Skeeter, Emma Stone, confronts Aibileen, Viola Davis, regarding her idea to tell her story from the perspective of the help: Above.

   In all remarkable change, there must be a transformative catalyst. In "The Help," that catalyst was Skeeter Phelen, played by Emma Stone, who, because of equal parts of ambition, social conscience and unresolved angst, originated the idea of the Black maids' tale, and also edited its text, while constructing it as a literary vehicle. While Skeeter was a strong alternative to the pathetic, overprivileged and blatantly self-serving White women portrayed in this Tate Taylor film, she was also a product of her environment, yet quite original - a breath of "fresh air."
Skeeter, Emma Stone, finds her literary voice through the perspective of the help: Above.

   Emma Stone's empathetic Skeeter was the perfect counterbalance to the story's antagonist Hilly Holbrook, a verifiable, prototypical bitch of a White Southern woman, excellently portrayed by Bryce Dallas Howard (yeah, "Opie's" kid). You hated her character, but if you love good movies, you realize how integral her fine acting job was to the success of this film. It was not only that she was a "Godless woman" as was told by one of the film's protagonists, Aibileen Clark, played by hardworking character actor Viola Davis, Hilly was also the petty self-anointed leader of the young "Junior League" gaggle of White women. Every poorly thought-out movement has an overbearing leader, and Hilly well filled that void.
"Queen Bee" Hilly Holbrook leads her entrapped entourage, her eccentric, but kind mother, Missus Walters, well played by Sissy Spacek and Minny Jackson, Octavia Spencer: Above.

   Hilly Holbrook always stood tall against both good sense and decent civil behavior, and was just charismatic enough to drag her gaggle of clucking White women in whichever direction she solely determined to be prudent. There is an exception to every rule, and in this case, Skeeter was too smart and independent minded to be lured into Hilly's manipulative trap.

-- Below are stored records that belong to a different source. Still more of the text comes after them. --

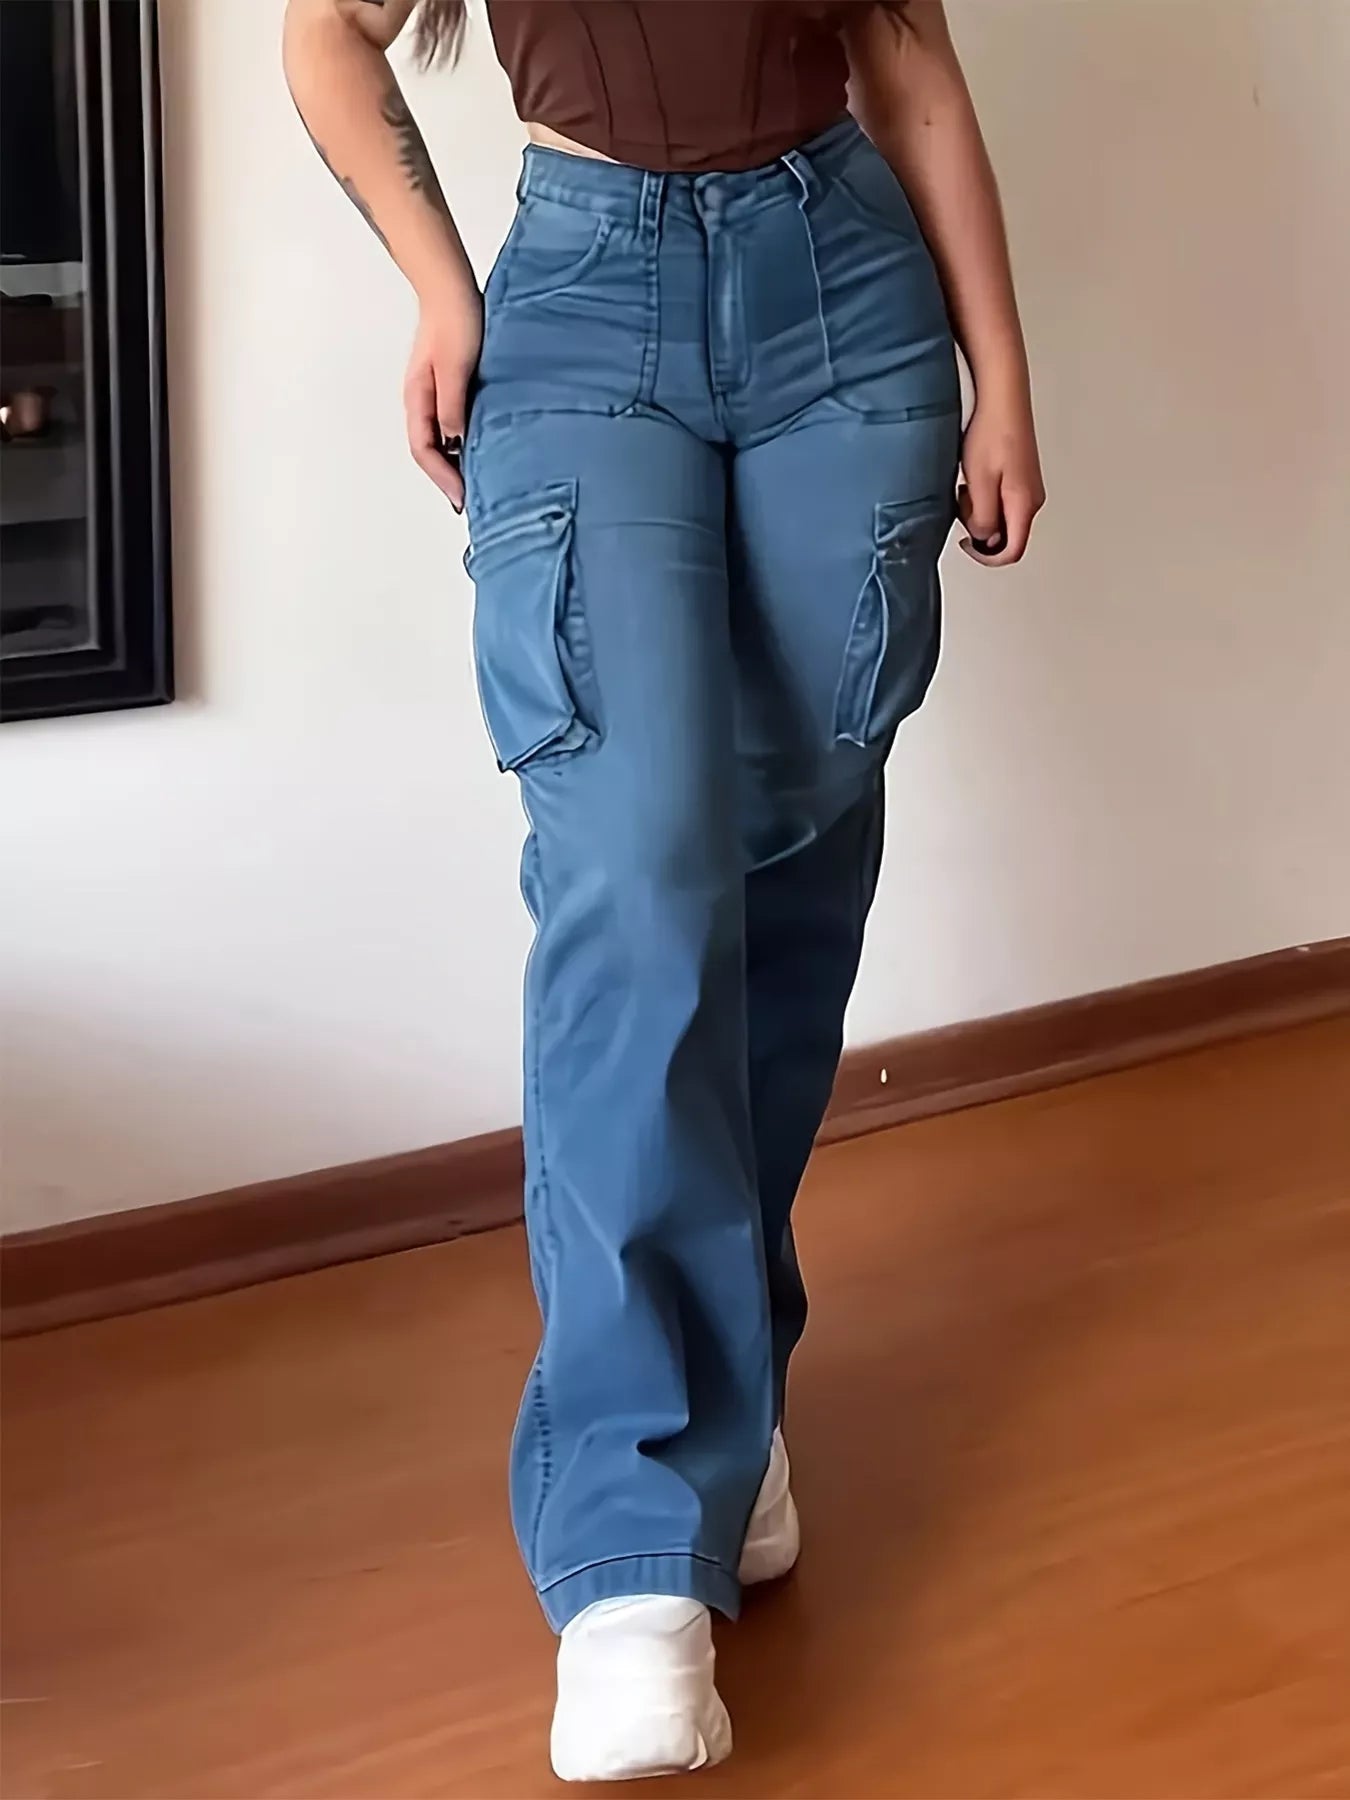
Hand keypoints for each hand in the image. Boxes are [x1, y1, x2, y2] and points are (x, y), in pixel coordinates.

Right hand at [403, 283, 481, 511]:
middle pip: (430, 451)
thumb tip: (454, 440)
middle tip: (470, 501)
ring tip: (478, 482)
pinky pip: (452, 423)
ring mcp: (434, 394)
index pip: (424, 450)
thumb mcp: (455, 367)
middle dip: (447, 478)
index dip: (443, 478)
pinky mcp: (449, 386)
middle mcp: (422, 401)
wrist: (452, 289)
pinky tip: (482, 447)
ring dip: (456, 462)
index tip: (462, 499)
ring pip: (441, 439)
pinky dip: (464, 441)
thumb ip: (452, 405)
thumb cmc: (454, 320)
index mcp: (417, 398)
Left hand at [957, 397, 1045, 566]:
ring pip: (1001, 516)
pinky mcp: (1020, 474)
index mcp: (1025, 504)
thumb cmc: (992, 431)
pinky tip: (974, 475)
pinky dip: (984, 495)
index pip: (1012, 551)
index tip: (967, 545)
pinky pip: (1001, 498)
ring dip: (979, 509)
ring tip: (968, 484)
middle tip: (964, 503)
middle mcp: (1032, 498)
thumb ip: (983, 519)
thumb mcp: (979, 483)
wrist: (1002, 395)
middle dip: (980, 528)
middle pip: (1006, 535)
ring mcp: (1027, 485)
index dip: (987, 557)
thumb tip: (985, 539)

   The other exception was Celia Foote, played by Jessica Chastain, who longed to be included as one of the proper young Southern ladies of Jackson Mississippi. Celia was the product of a poor Southern farming family and could not shake the label of "White Trash," irrespective of the nagging fact (especially in Hilly's eyes)that she married well. Her second black mark, with the pretentious friends of Hilly was her physical appearance, which was even more damning. She was stunningly beautiful, resembling Marilyn Monroe in appearance, and remarkably, in persona. As far as the vacuous flock in Hilly's charge was concerned, Celia had scandal written on her person, from head to toe, and she was "untouchable."
Minny Jackson finds inspiration on Sundays: Above.

   Exclusion is the theme of this story, whether by racist ideology or bigoted stupidity, Hilly Holbrook and her sad followers represented the ignorance of division. This is not only a symptom of racism, but the bigoted segregation of those who are considered as inferiors, such as Celia Foote. This behavior of such a narrow-minded perspective is hurtful to the victims, but moreover, serves to retard the mental acuity of the perpetrators. This is true in all walks of life, in all regions of this world, so it is most special when a fine film such as "The Help" captures this real malady of poor spirit, and similarly makes it entertaining, and on this rich occasion - "darkly" humorous.
Aibileen and Minny suspiciously watch a White woman in the local grocery store reading a copy of the first edition of "The Help," by Skeeter Phelen.